© JUNGE FREIHEIT Verlag GmbH & Co. www.jungefreiheit.de 50/17 / 08. Dezember 2017

Umwelt
Auswandern unmöglich
Volker Kempf

Im Jahr 2017 gab der Astrophysiker Stephen Hawking der Menschheit noch hundert Jahre Zeit zum Überleben. Untergangsszenarien sind nicht neu. Karl Popper räumte die Möglichkeit ein, daß die Menschheit an einem Virus zugrunde gehen könnte. Ein Meteorit könnte der Menschheit ebenfalls den Rest geben. Das bleibt aber alles im Konjunktiv. Hawking bringt aber auch eine berechenbarere Variable ins Spiel: das Bevölkerungswachstum. Laut Uno-Prognosen leben im Jahre 2100 über elf Milliarden Menschen auf der Erde. Es wird enger, die Ressourcen werden knapper, militärische Konflikte im globalen Maßstab wahrscheinlicher. Die Menschheit befindet sich mit der Erde auf einer Fahrt durch das All. Aber wohin? Ins Nichts? Ganz so weit geht Hawking nicht. Menschen könnten auch auf einem fernen Planeten in fremden Sonnensystemen überleben.

Gedanke an eine

Besiedlung des Weltalls für einen Astrophysiker naheliegend.

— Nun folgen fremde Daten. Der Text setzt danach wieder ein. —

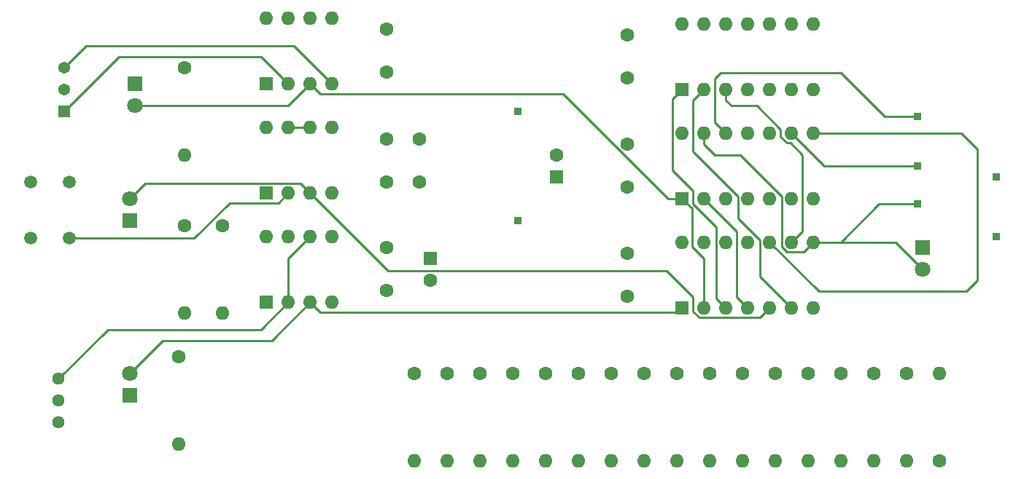
<source format=gbr>
%TF.GenerationSoftware,KiCad,Pcbnew,(6.0.0)*%
%TF.CreationDate,2022-01-09T16:02:52-08:00*%
%TF.ProjectId,Full555Timer,46756c6c-3535-4355-9469-6d65722e6b69,rev?*%
%TF.SameCoordinates,Original*%
%TF.FileFunction,Copper,L1,Top*%
%TF.FilePolarity,Positive*%
%FSLAX46Y46*%
G04 Gerber Fmt 4.6, Leading zero omitted, Abs format (unit mm)*
G04 Created by KiCad (PCBNEW (6.0.0)) date 2022-01-09 16:02:52*
%MOMM*%
%LPD*%
G01*
G04 APERTURE LIST*
%TA.AperFunction,ComponentPad*%
%ADD10R,1.600000X1.600000*%
%TD*%
%TA.AperFunction,ComponentPad*%
%ADD11C,1.600000*%
%TD*%
%TA.AperFunction,ComponentPad*%
%ADD12R,1.800000X1.800000*%
%TD*%
%TA.AperFunction,ComponentPad*%
%ADD13C,1.800000*%
%TD*%
%TA.AperFunction,ComponentPad*%
%ADD14R,0.850000X0.850000*%
%TD*%
%TA.AperFunction,ComponentPad*%
%ADD15O,1.600000X1.600000*%
%TD*%
%TA.AperFunction,ComponentPad*%
%ADD16C,1.507998*%
%TD*%
%TA.AperFunction,ComponentPad*%
%ADD17R,1.370000X1.370000*%
%TD*%
%TA.AperFunction,ComponentPad*%
%ADD18C,1.370000*%
%TD*%
%TA.AperFunction,ComponentPad*%
%ADD19C,1.440000*%
%TD*%
%TA.AperFunction,Conductor*%
%ADD20C,0.250000*%
%TD*%
G04 APERTURE END LIST*
D10*
%TO.P,C1,1*%
%TO.N,+5V*%
X160655000Y-95885000D03*
D11*
%TO.P,C1,2*%
%TO.N,GND*%
X160655000Y-93385000D03*
%TD*%
%TO.P,C2,1*%
%TO.N,Net-(C2-Pad1)*%
X140970000Y-104140000D03*
%TO.P,C2,2*%
%TO.N,GND*%
X140970000Y-109140000D03*
%TD*%
D10*
%TO.P,C3,1*%
%TO.N,Net-(C3-Pad1)*%
X146050000Y-105410000D03*
D11*
%TO.P,C3,2*%
%TO.N,GND*%
X146050000Y-107910000D03*
%TD*%
%TO.P,C5,1*%
%TO.N,Net-(C5-Pad1)*%
X140970000Y-96520000D03*
%TO.P,C5,2*%
%TO.N,GND*%
X140970000Y-91520000D03*
%TD*%
%TO.P,C6,1*%
%TO.N,Net-(C6-Pad1)*%
X140970000Y-78740000D03*
%TO.P,C6,2*%
%TO.N,GND*%
X140970000Y-83740000D03*
%TD*%
%TO.P,C7,1*%
%TO.N,+5V*%
X168910000Y-104775000D03*
%TO.P,C7,2*%
%TO.N,GND*%
X168910000Y-109775000D03*
%TD*%
D12*
%TO.P,D1,1*%
%TO.N,Net-(D1-Pad1)*%
X111125000Y-121285000D03*
D13*
%TO.P,D1,2*%
%TO.N,Net-(D1-Pad2)*%
X111125000Y-118745000D03*
%TD*%
D12*
%TO.P,D2,1*%
%TO.N,Net-(D2-Pad1)*%
X111125000Y-100965000D03*
D13*
%TO.P,D2,2*%
%TO.N,Net-(D2-Pad2)*%
X111125000Y-98425000D03*
%TD*%
D12*
%TO.P,D4,1*%
%TO.N,Net-(D4-Pad1)*%
X203200000Y-104140000D03*
D13*
%TO.P,D4,2*%
%TO.N,Net-(D4-Pad2)*%
X203200000Y-106680000D03*
%TD*%
D14*
%TO.P,J3,1*%
%TO.N,Net-(J3-Pad1)*%
X202565000Y-94615000D03*
%TD*%
%TO.P,J5,1*%
%TO.N,Net-(D4-Pad2)*%
X202565000Y-99060000D03*
%TD*%
D11*
%TO.P,R1,1*%
%TO.N,Net-(R1-Pad1)*%
X121920000Y-101600000D03*
D15*
%TO.P,R1,2*%
%TO.N,Net-(R1-Pad2)*%
X121920000Y-111760000D03*
%TD*%
D11*
%TO.P,R2,1*%
%TO.N,Net-(R1-Pad2)*%
X144145000Y-118745000D03*
D15*
%TO.P,R2,2*%
%TO.N,+5V*%
X144145000Y-128905000D03*
%TD*%
D11*
%TO.P,R4,1*%
%TO.N,Net-(C5-Pad1)*%
X151765000Y-118745000D03*
D15*
%TO.P,R4,2*%
%TO.N,+5V*%
X151765000Y-128905000D03*
%TD*%
D11*
%TO.P,R5,1*%
%TO.N,Net-(R5-Pad1)*%
X155575000Y-118745000D03*
D15*
%TO.P,R5,2*%
%TO.N,+5V*%
X155575000Y-128905000D03*
%TD*%
D11*
%TO.P,R6,1*%
%TO.N,Net-(R6-Pad1)*%
X159385000Y-118745000D03*
D15*
%TO.P,R6,2*%
%TO.N,+5V*%
X159385000Y-128905000D03*
%TD*%
D11*
%TO.P,R7,1*%
%TO.N,GND*%
X116840000Y-116840000D03*
D15*
%TO.P,R7,2*%
%TO.N,Net-(D1-Pad1)*%
X116840000Y-127000000D03*
%TD*%
D11*
%TO.P,R8,1*%
%TO.N,Net-(D2-Pad1)*%
X117475000Y-101600000D03*
D15*
%TO.P,R8,2*%
%TO.N,GND*%
X117475000Y-111760000D03*
%TD*%
D10*
%TO.P,U1,1*%
%TO.N,GND*%
X127000000Y-110490000D03*
D15*
%TO.P,U1,2*%
%TO.N,Net-(C3-Pad1)*%
X129540000Y-110490000D03*
%TO.P,U1,3*%
%TO.N,Net-(D1-Pad2)*%
X132080000Y-110490000D03*
%TO.P,U1,4*%
%TO.N,+5V*%
X134620000Y-110490000D03*
%TO.P,U1,5*%
%TO.N,Net-(C2-Pad1)*%
X134620000Y-102870000D03*
%TO.P,U1,6*%
%TO.N,Net-(C3-Pad1)*%
X132080000Y-102870000D03*
%TO.P,U1,7*%
%TO.N,Net-(R1-Pad2)*%
X129540000Y-102870000D03*
%TO.P,U1,8*%
%TO.N,+5V*%
X127000000Y-102870000D03*
%TD*%
D10*
%TO.P,U2,1*%
%TO.N,GND*%
X127000000Y-97790000D03*
D15*
%TO.P,U2,2*%
%TO.N,Net-(R3-Pad1)*%
X129540000Y-97790000D03*
%TO.P,U2,3*%
%TO.N,Net-(D2-Pad2)*%
X132080000Y-97790000D03*
%TO.P,U2,4*%
%TO.N,+5V*%
X134620000Y-97790000D03*
%TO.P,U2,5*%
%TO.N,Net-(C4-Pad1)*%
X134620000Y-90170000D03*
%TO.P,U2,6*%
%TO.N,Net-(C5-Pad1)*%
X132080000Y-90170000D03*
%TO.P,U2,7*%
X129540000Y-90170000D03*
%TO.P,U2,8*%
%TO.N,+5V*%
X127000000Y-90170000D03*
%TD*%
D10*
%TO.P,U3,1*%
%TO.N,GND*%
X127000000Y-85090000D03*
D15*
%TO.P,U3,2*%
%TO.N,Net-(R5-Pad1)*%
X129540000Y-85090000D03*
%TO.P,U3,3*%
%TO.N,Net-(D3-Pad2)*%
X132080000Y-85090000D03*
%TO.P,U3,4*%
%TO.N,Net-(R6-Pad1)*%
X134620000Y-85090000D03*
%TO.P,U3,5*%
%TO.N,Net-(C6-Pad1)*%
X134620000Y-77470000D03*
%TO.P,U3,6*%
%TO.N,GND*%
X132080000Y-77470000D03*
%TO.P,U3,7*%
%TO.N,Net-(U3-Pad7)*%
X129540000Y-77470000D03*
%TO.P,U3,8*%
%TO.N,+5V*%
X127000000Y-77470000D03*
%TD*%
D10*
%TO.P,U5,1*%
%TO.N,Net-(D3-Pad2)*%
X175260000Y-98425000D03*
D15*
%TO.P,U5,2*%
%TO.N,Net-(U4-Pad4)*%
X177800000Y-98425000D03*
%TO.P,U5,3*%
%TO.N,Net-(R19-Pad1)*%
X180340000Y-98425000D03*
%TO.P,U5,4*%
%TO.N,Net-(U5-Pad4)*%
X182880000Y-98425000D03*
%TO.P,U5,5*%
%TO.N,Net-(R18-Pad1)*%
X185420000Y-98425000D03*
%TO.P,U5,6*%
%TO.N,Net-(U5-Pad6)*%
X187960000Y-98425000D03*
%TO.P,U5,7*%
%TO.N,GND*%
X190500000Y-98425000D03*
%TO.P,U5,8*%
%TO.N,Net-(U4-Pad10)*%
X190500000Y-90805000D03*
%TO.P,U5,9*%
%TO.N,Net-(J3-Pad1)*%
X187960000Y-90805000D03*
%TO.P,U5,10*%
%TO.N,Net-(U5-Pad10)*%
X185420000Y-90805000D03*
%TO.P,U5,11*%
%TO.N,Net-(R17-Pad1)*%
X182880000Y-90805000D03*
%TO.P,U5,12*%
%TO.N,Net-(J4-Pad1)*%
X180340000Y-90805000D03*
%TO.P,U5,13*%
%TO.N,Net-(D4-Pad2)*%
X177800000Y-90805000D03*
%TO.P,U5,14*%
%TO.N,+5V*%
X175260000Y-90805000D03*
%TD*%
D10*
%TO.P,U6,1*%
%TO.N,Net-(U4-Pad3)*%
X175260000Y-85725000D03*
D15*
%TO.P,U6,2*%
%TO.N,Net-(U4-Pad6)*%
X177800000Y-85725000D03*
%TO.P,U6,3*%
%TO.N,Net-(U4-Pad9)*%
X180340000Y-85725000D03*
%TO.P,U6,4*%
%TO.N,Net-(R16-Pad1)*%
X182880000Y-85725000D03*
%TO.P,U6,5*%
%TO.N,Net-(R15-Pad1)*%
X185420000Y-85725000D03*
%TO.P,U6,6*%
%TO.N,Net-(U6-Pad6)*%
X187960000Y-85725000D03*
%TO.P,U6,7*%
%TO.N,GND*%
X190500000Y-85725000D03*
%TO.P,U6,8*%
%TO.N,Net-(U6-Pad8)*%
X190500000Y-78105000D03*
%TO.P,U6,9*%
%TO.N,Net-(R14-Pad1)*%
X187960000Y-78105000D03*
%TO.P,U6,10*%
%TO.N,Net-(R13-Pad1)*%
X185420000Y-78105000D03*
%TO.P,U6,11*%
%TO.N,Net-(U6-Pad11)*%
X182880000Y-78105000D03*
%TO.P,U6,12*%
%TO.N,Net-(R12-Pad1)*%
X180340000Y-78105000D03*
%TO.P,U6,13*%
%TO.N,Net-(R11-Pad1)*%
X177800000Y-78105000D03*
%TO.P,U6,14*%
%TO.N,+5V*%
X175260000Y-78105000D03*
%TD*%
D16*
%TO.P,SW1,1*%
%TO.N,GND*%
X104140000Y-96520000D03*
%TO.P,SW1,2*%
%TO.N,Net-(R3-Pad1)*%
X104140000Y-103020002D03*
%TO.P,SW1,3*%
%TO.N,N/C*%
X99639999Y-96520000D03*
%TO.P,SW1,4*%
X99639999Y-103020002D03*
%TD*%
D14*
%TO.P,J2,1*%
%TO.N,+5V*%
X156210000Y-100965000D03*
%TD*%
D10*
%TO.P,U4,1*%
%TO.N,Net-(D1-Pad2)*%
X175260000Y-111125000D03*
D15*
%TO.P,U4,2*%
%TO.N,Net-(D3-Pad2)*%
X177800000Y-111125000D03*
%TO.P,U4,3*%
%TO.N,Net-(U4-Pad3)*%
X180340000Y-111125000D03*
%TO.P,U4,4*%
%TO.N,Net-(U4-Pad4)*%
X182880000Y-111125000D03*
%TO.P,U4,5*%
%TO.N,Net-(D2-Pad2)*%
X185420000Y-111125000D03*
%TO.P,U4,6*%
%TO.N,Net-(U4-Pad6)*%
X187960000Y-111125000D03*
%TO.P,U4,7*%
%TO.N,GND*%
X190500000Y-111125000D03*
%TO.P,U4,8*%
%TO.N,Net-(D4-Pad2)*%
X190500000Y-103505000D03*
%TO.P,U4,9*%
%TO.N,Net-(U4-Pad9)*%
X187960000Y-103505000D03*
%TO.P,U4,10*%
%TO.N,Net-(U4-Pad10)*%
X185420000Y-103505000D03*
%TO.P,U4,11*%
%TO.N,Net-(U4-Pad11)*%
X182880000Y-103505000D03*
%TO.P,U4,12*%
%TO.N,Net-(R21-Pad1)*%
X180340000Y-103505000D03*
%TO.P,U4,13*%
%TO.N,Net-(R20-Pad1)*%
X177800000Y-103505000D03*
%TO.P,U4,14*%
%TO.N,+5V*%
X175260000Y-103505000D03*
%TD*%
D11*
%TO.P,C9,1*%
%TO.N,+5V*%
X168910000Y-79375000D03*
%TO.P,C9,2*%
%TO.N,GND*%
X168910000Y-84375000D03*
%TD*%
%TO.P,C8,1*%
%TO.N,+5V*%
X168910000Y-92075000D03*
%TO.P,C8,2*%
%TO.N,GND*%
X168910000Y-97075000D03*
%TD*%
%TO.P,R9,1*%
%TO.N,Net-(D3-Pad1)*%
X117475000Y-83185000D03*
D15*
%TO.P,R9,2*%
%TO.N,GND*%
X117475000Y-93345000D03*
%TD*%
D11*
%TO.P,R11,1*%
%TO.N,Net-(R11-Pad1)*%
X201295000Y-118745000D03*
D15*
%TO.P,R11,2*%
%TO.N,+5V*%
X201295000Y-128905000D03*
%TD*%
D11*
%TO.P,R12,1*%
%TO.N,Net-(R12-Pad1)*%
X197485000Y-118745000D03*
D15*
%TO.P,R12,2*%
%TO.N,+5V*%
X197485000Y-128905000D03*
%TD*%
D11*
%TO.P,R13,1*%
%TO.N,Net-(R13-Pad1)*%
X193675000Y-118745000D03*
D15*
%TO.P,R13,2*%
%TO.N,+5V*%
X193675000Y-128905000D03*
%TD*%
D11*
%TO.P,R15,1*%
%TO.N,Net-(R15-Pad1)*%
X186055000Y-118745000D03*
D15*
%TO.P,R15,2*%
%TO.N,+5V*%
X186055000Y-128905000D03*
%TD*%
D11*
%TO.P,R16,1*%
%TO.N,Net-(R16-Pad1)*%
X182245000Y-118745000D03*
D15*
%TO.P,R16,2*%
%TO.N,+5V*%
X182245000Y-128905000D03*
%TD*%
D11*
%TO.P,R18,1*%
%TO.N,Net-(R18-Pad1)*%
X174625000Y-118745000D03*
D15*
%TO.P,R18,2*%
%TO.N,+5V*%
X174625000Y-128905000D03*
%TD*%
D11*
%TO.P,R19,1*%
%TO.N,Net-(R19-Pad1)*%
X170815000Y-118745000D03*
D15*
%TO.P,R19,2*%
%TO.N,+5V*%
X170815000Y-128905000D03*
%TD*%
D11*
%TO.P,R20,1*%
%TO.N,Net-(R20-Pad1)*%
X167005000Y-118745000D03*
D15*
%TO.P,R20,2*%
%TO.N,+5V*%
X167005000Y-128905000D03*
%TD*%
D11*
%TO.P,R21,1*%
%TO.N,Net-(R21-Pad1)*%
X163195000Y-118745000D03*
D15*
%TO.P,R21,2*%
%TO.N,+5V*%
X163195000Y-128905000D03*
%TD*%
D11*
%TO.P,R14,1*%
%TO.N,Net-(R14-Pad1)*%
X189865000Y-118745000D03*
D15*
%TO.P,R14,2*%
%TO.N,+5V*%
X189865000Y-128905000D03*
%TD*%
D11*
%TO.P,R17,1*%
%TO.N,Net-(R17-Pad1)*%
X178435000Y-118745000D03*
D15*
%TO.P,R17,2*%
%TO.N,+5V*%
X178435000Y-128905000D03*
%TD*%
D14*
%TO.P,J6,1*%
%TO.N,GND*%
X211699999Y-102870000D03*
%TD*%
%TO.P,J7,1*%
%TO.N,+5V*%
X211699999Y-95885000D03*
%TD*%
D11*
%TO.P,C4,1*%
%TO.N,Net-(C4-Pad1)*%
X144780000Y-96520000D03*
%TO.P,C4,2*%
%TO.N,GND*%
X144780000Y-91520000D03*
%TD*%
D14*
%TO.P,J1,1*%
%TO.N,GND*%
X156210000Y-88265000D03*
%TD*%
D11*
%TO.P,R10,1*%
%TO.N,Net-(D4-Pad1)*%
X205105000Y-128905000D03*
D15*
%TO.P,R10,2*%
%TO.N,GND*%
X205105000Y-118745000D03*
%TD*%
D11*
%TO.P,R3,1*%
%TO.N,Net-(R3-Pad1)*%
X147955000Y-118745000D03*
D15*
%TO.P,R3,2*%
%TO.N,+5V*%
X147955000Y-128905000D03*
%TD*%
D12*
%TO.P,D3,1*%
%TO.N,Net-(D3-Pad1)*%
X111760000Y-85090000D03*
D13*
%TO.P,D3,2*%
%TO.N,Net-(D3-Pad2)*%
X111760000Y-87630000D03*
%TD*%
D17*
%TO.P,SW2,1*%
%TO.N,Net-(R5-Pad1)*%
X103505000Y-88265000D03*
D18*
%TO.P,SW2,2*%
%TO.N,GND*%
X103505000Y-85725000D03*
%TO.P,SW2,3*%
%TO.N,Net-(R6-Pad1)*%
X103505000Y-83185000D03*
%TD*%
D14*
%TO.P,J4,1*%
%TO.N,Net-(J4-Pad1)*%
X202565000Y-88900000D03*
%TD*%
D19*
%TO.P,RV1,1*%
%TO.N,Net-(C3-Pad1)*%
X102870000Y-119380000D03*
%TO.P,RV1,2*%
%TO.N,Net-(R1-Pad1)*%
X102870000Y-121920000D03*
%TO.P,RV1,3*%
%TO.N,Net-(RV1-Pad3)*%
X102870000Y-124460000D03*
%TD*%
D20*
%TO.N,Net-(U4-Pad10)*%
X208280000Y-109220000D02*
X191135000Y-109220000D01*
X209550000Y-107950000D02*
X208280000Y-109220000D01*
X209550000Y-92710000D02*
X209550000Y-107950000D01*
X207645000Y-90805000D02*
X209550000Y-92710000D01*
X191135000Y-109220000D02*
X185420000Y-103505000D01*
X190500000Y-90805000D02*
X207645000Y-90805000D01*
%TO.N,Net-(D4-Pad2)*%
X200025000Y-103505000D02*
X203200000Y-106680000D01*
%TO.N,Net-(C3-Pad1)*%
X108585000Y-113665000D02*
X102870000Y-119380000D01*
X126365000Y-113665000D02*
X108585000Y-113665000D01*
X129540000Y-110490000D02*
X129540000Y-105410000D01*
X129540000Y-105410000D02*
X132080000Y-102870000D01*
X129540000Y-110490000D02*
X126365000Y-113665000D01*
%TO.N,Net-(C5-Pad1)*%
X129540000Y-90170000D02*
X132080000Y-90170000D01*
%TO.N,Net-(D2-Pad2)*%
X132080000Y-97790000D02*
X141074999Y-106784999D01*
X141074999Y-106784999D02*
X173459999Y-106784999D01*
X184294999Y-112250001D02*
X185420000Y-111125000D01*
X173459999Y-106784999D02*
X176530000Y-109855000D01*
X176530000Y-111520002D02*
X177259999Y-112250001D01*
X132080000Y-97790000D02*
X130954999Y-96664999D01*
X112885001Y-96664999D02*
X111125000Y-98425000D01*
X176530000Y-109855000D02*
X176530000Y-111520002D01*
X130954999Y-96664999D02*
X112885001Y-96664999D01*
X177259999Y-112250001D02*
X184294999Y-112250001D01*
%TO.N,Net-(D3-Pad2)*%
X133205001Y-86215001D02*
X161384999Y-86215001D01*
X177800000Y-111125000D02*
X177800000Y-105410000D01*
X173594998Y-98425000D02*
X175260000Y-98425000D01*
X176385001Y-103995001D02*
X176385001Y-99550001D01*
X132080000Y-85090000D02*
X129540000Y-87630000D01*
X176385001Y-99550001D02*
X175260000Y-98425000D01*
X132080000Y-85090000D02*
X133205001Y-86215001D01*
X161384999Y-86215001D02*
X173594998Y-98425000D01*
X177800000Y-105410000D02*
X176385001Y-103995001D01*
X129540000Y-87630000D02*
X111760000Y-87630000D01*
%TO.N,Net-(D4-Pad2)*%
X187419999Y-104630001D02*
X189374999Y-104630001D01*
X177800000Y-90805000D02*
X177800000Y-92075000D01*
X190500000Y-103505000D02*
X193675000Y-103505000D01*
X186834999Y-98174997D02*
X186834999Y-104045001D01*
X177800000Y-92075000D02*
X179070000Y-93345000D01*
X193675000Y-103505000D02*
X200025000Y-103505000D01*
X179070000Y-93345000D02*
X182005002Y-93345000D01*
X193675000Y-103505000D02*
X198120000Y-99060000D01*
X189374999Y-104630001D02*
X190500000Y-103505000D01*
X182005002Y-93345000D02*
X186834999Y-98174997D01*
X186834999Y-104045001D02*
X187419999Y-104630001D01*
X198120000Y-99060000D02*
X202565000Y-99060000D01*
%TO.N,Net-(J3-Pad1)*%
X198120000Y-94615000D02*
X202565000Y-94615000D01*
X198120000Y-94615000D02*
X191770000Y-94615000D01*
X191770000Y-94615000D02*
X187960000Y-90805000D01*
%TO.N,Net-(J4-Pad1)*%
X198755000Y-88900000D02*
X202565000Y-88900000D01*
X193675000Y-83820000D02*
X198755000Y-88900000D01*
X179070000Y-89535000D02*
X179070000Y-84455000D01*
X180340000Y-90805000D02*
X179070000Y-89535000D01*
X179070000Y-84455000D02*
X179705000Y-83820000D01*
X179705000Y-83820000D02*
X193675000Y-83820000D01*
%TO.N,Net-(R3-Pad1)*%
X128414999Y-98915001D02*
X122699999Y-98915001D01*
X122699999Y-98915001D02*
X118594998Y-103020002D01*
X118594998Y-103020002D02*
X104140000Y-103020002D01*
X129540000Y-97790000D02*
X128414999Y-98915001D01*
%TO.N,Net-(R5-Pad1)*%
X129540000Y-85090000D02*
X126365000Y-81915000D01*
X109855000Y-81915000D02*
X103505000Y-88265000D01*
X126365000Y-81915000D02*
X109855000Y-81915000D01*
%TO.N,Net-(R6-Pad1)*%
X106045000Y-80645000D02*
X103505000Y-83185000D01*
X134620000Y-85090000D02*
X130175000Y-80645000D01*
X130175000Y-80645000D02*
X106045000Y-80645000D01*
%TO.N,Net-(U4-Pad9)*%
X180340000Y-86995000D02*
X180340000Y-85725000D01*
X189230000Y-93345000D02*
X187815001Y-91930001D01*
X187960000Y-103505000D02*
X189230000Y-102235000D01*
X187815001Y-91930001D02*
X187419999Y-91930001D01*
X189230000Y-102235000D02*
X189230000Y-93345000D01*
X186690000Y-90409998D02*
X183910002Y-87630000D01*
X180975000Y-87630000D02*
X180340000Y-86995000D01*
X187419999Y-91930001D02*
X186690000Y-91200002D01*
X183910002Y-87630000D02*
X180975000Y-87630000D01*
X186690000Y-91200002D02*
X186690000Y-90409998D01*
%TO.N,Net-(U4-Pad3)*%
X180340000Y-111125000D02*
X179214999Y-109999999D01*
X176530000Y-99058590D02*
X176530000Y-97509998D01*
X176530000Y-97509998D02*
X174134999Y-95114997D01*
X179214999Y-109999999D02*
X179214999Y-101743589D01*
X174134999Y-86850001D02*
X175260000Y-85725000D01*
X179214999Y-101743589D02*
X176530000Y-99058590D01*
X174134999Y-95114997D02*
X174134999Y-86850001D01*
%TO.N,Net-(U4-Pad4)*%
X182880000Y-111125000D02*
X181610000Y-109855000D01*
X181610000Y-102235000D02*
X177800000Y-98425000D01*
X181610000Y-109855000D02*
X181610000Y-102235000D01*
%TO.N,Net-(U4-Pad6)*%
X177800000Y-85725000D02*
X176530000Y-86995000D01*
X176530000Y-92949998D02*
X181754999Y-98174997D01*
X184294999Y-103254997D02*
X184294999Y-107459999D01*
X176530000Y-86995000D02*
X176530000Y-92949998D01*
X181754999Y-98174997D02*
X181754999Y-100714997D01*
X184294999Y-107459999D02*
X187960000Y-111125000D01*
X181754999Y-100714997D02*
X184294999Y-103254997D01*
%TO.N,Net-(D1-Pad2)*%
X111125000Y-118745000D02*
X114935000Y-114935000D01*
X114935000Y-114935000D02*
X127635000Y-114935000D01*
X132080000Y-110490000D02*
X133205001Y-111615001D01*
X133205001Y-111615001D02*
X174769999Y-111615001D01*
X174769999Y-111615001D02*
X175260000Y-111125000D01*
X127635000Y-114935000D02*
X132080000Y-110490000D01*
%TD*%
M02*

</source>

Der Energieaufwand wäre aber so groß, daß die Menschheit alles an verfügbarer Energie in solche Projekte investieren müßte. Das würde die Energiekonflikte forcieren, die es gerade zu vermeiden gilt – ein Widerspruch. Die weniger energieaufwendige Variante wäre eine Besiedlung des Nachbarplaneten Mars. Aber das Klima auf dem Mars ist sicher nicht besser als auf der Erde. Was bleibt? Angesichts des Bevölkerungswachstums mag der Gedanke an eine Besiedlung des Weltalls für einen Astrophysiker naheliegend sein. Das folgt dem alten Muster. Wurde es zu eng, wanderten die Völker auch früher schon weiter und entdeckten neue Welten und Kontinente. Aber das Weltall entdecken und besiedeln? Das ist dann doch etwas anderes. Die Grenzen des Wachstums auf Erden zu mißachten läßt die Naturgesetze zuschlagen. Dem muß sich die Spezies Mensch stellen – oder sie müßte es, tut es aber an ihrer Vermehrung gemessen nicht. Das ist das Beunruhigende: daß Hawkings Szenarien nicht alle aus dem luftleeren Raum gegriffen sind.